Distribution bias analysis
Demographic skew, label imbalance, class distribution drift — statistically measurable and verifiable.
Privacy compliance checking
Rule-based validation, pattern matching, policy conformance — clearly defined criteria applied at scale.
Synthetic data generation
Preserving original distributions while protecting privacy — a structured generation task with a well-defined objective function.
This maps exactly onto the task types where Claude Code performed relatively well in AgentDS: structured problem definitions, repeatable validation, and tabular data processing.
What AADS Deliberately Doesn't Replace
Conversely, the "human-only" capabilities AgentDS documents are also the areas AADS intentionally leaves alone:
Which data quality issues actually matter for this business
AADS detects bias. How much that bias matters for a specific decision context is a judgment that requires domain knowledge.
Whether the improvement direction is right for production
Whether a synthetic-data approach to reduce bias is appropriate for a specific production environment is a call for the domain expert, not the AI.
How to communicate findings to stakeholders
Translating data quality findings into decisions that executives and operational teams can act on requires human judgment — and domain context.
AADS's role: an implementation accelerator
Apply the structure of AgentDS's top-performing teams — humans set strategy, AI handles implementation — to data quality workflows, and AADS's position becomes clear. Once a data scientist decides "which quality issues to address, using which criteria," AADS executes that judgment consistently and at scale. The goal is acceleration, not replacement.
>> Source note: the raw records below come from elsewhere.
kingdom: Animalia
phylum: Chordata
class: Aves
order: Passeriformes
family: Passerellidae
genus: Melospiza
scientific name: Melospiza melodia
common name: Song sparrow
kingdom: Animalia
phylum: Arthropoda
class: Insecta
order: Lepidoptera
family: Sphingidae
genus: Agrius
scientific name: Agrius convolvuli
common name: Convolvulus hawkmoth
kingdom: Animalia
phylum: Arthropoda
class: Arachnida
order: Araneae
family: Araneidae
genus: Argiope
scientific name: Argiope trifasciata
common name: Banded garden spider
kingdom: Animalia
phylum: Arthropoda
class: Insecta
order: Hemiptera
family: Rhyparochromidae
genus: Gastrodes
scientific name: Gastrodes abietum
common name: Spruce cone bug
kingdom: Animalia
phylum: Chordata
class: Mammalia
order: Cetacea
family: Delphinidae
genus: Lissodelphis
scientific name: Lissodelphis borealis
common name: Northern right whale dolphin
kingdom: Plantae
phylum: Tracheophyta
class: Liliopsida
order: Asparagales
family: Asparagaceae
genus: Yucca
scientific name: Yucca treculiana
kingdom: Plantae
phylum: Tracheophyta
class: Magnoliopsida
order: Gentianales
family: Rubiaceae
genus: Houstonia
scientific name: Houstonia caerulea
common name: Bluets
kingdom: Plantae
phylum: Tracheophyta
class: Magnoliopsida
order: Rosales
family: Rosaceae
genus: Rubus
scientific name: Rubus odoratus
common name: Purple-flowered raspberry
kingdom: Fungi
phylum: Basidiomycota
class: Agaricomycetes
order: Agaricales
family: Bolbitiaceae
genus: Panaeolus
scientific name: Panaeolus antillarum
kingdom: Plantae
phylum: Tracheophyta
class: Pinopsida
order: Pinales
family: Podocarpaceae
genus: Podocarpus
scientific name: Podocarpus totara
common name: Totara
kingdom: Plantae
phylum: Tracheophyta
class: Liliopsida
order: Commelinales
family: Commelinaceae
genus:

Conclusion — Let AI Code; Humans Define the Problem
AgentDS doesn't document an AI failure. It documents AI's current position. Claude Code finishing 10th out of 29 teams is actually evidence of significant capability — the model handled real-world data science tasks well enough to outperform most human teams. But the top of the leaderboard was dominated by teams that understood how to structure the collaboration.
What AI does well: writing code, running experiments, processing structured data, recognizing patterns in well-defined feature spaces. What humans must do: framing the problem, applying domain reasoning, evaluating whether results are actually valid, deciding when to change direction. That boundary will shift as models improve. But AgentDS gives us empirical data on where it sits right now, in 2025.
The data scientist role isn't disappearing — it's being redefined. From an era where "3 years of Python" was the core signal, to one where "the ability to structure ambiguous business problems for AI, evaluate whether AI outputs hold up against domain reality, and know when to override the model" is what differentiates strong practitioners. The same holds for People Analytics teams, HR data specialists, and anyone whose work sits at the intersection of domain knowledge and data.
Pebblous AADS holds a clear position in this picture. It executes the maximum of what AI can do in structured data quality work — and deliberately leaves the strategic and interpretive layer to the human. That's not a limitation of ambition; it's the design principle that AgentDS now validates empirically.
The data scientist may be the most visible example — but AgentDS leaves an open question worth asking about every role that touches data: which parts of this job should we redesign, and in what order?
Reference: Luo, A. et al. (2026). AgentDS Technical Report: Benchmarking the Future of Human-AI Collaboration in Domain-Specific Data Science. arXiv:2603.19005. University of Minnesota + Cisco Research.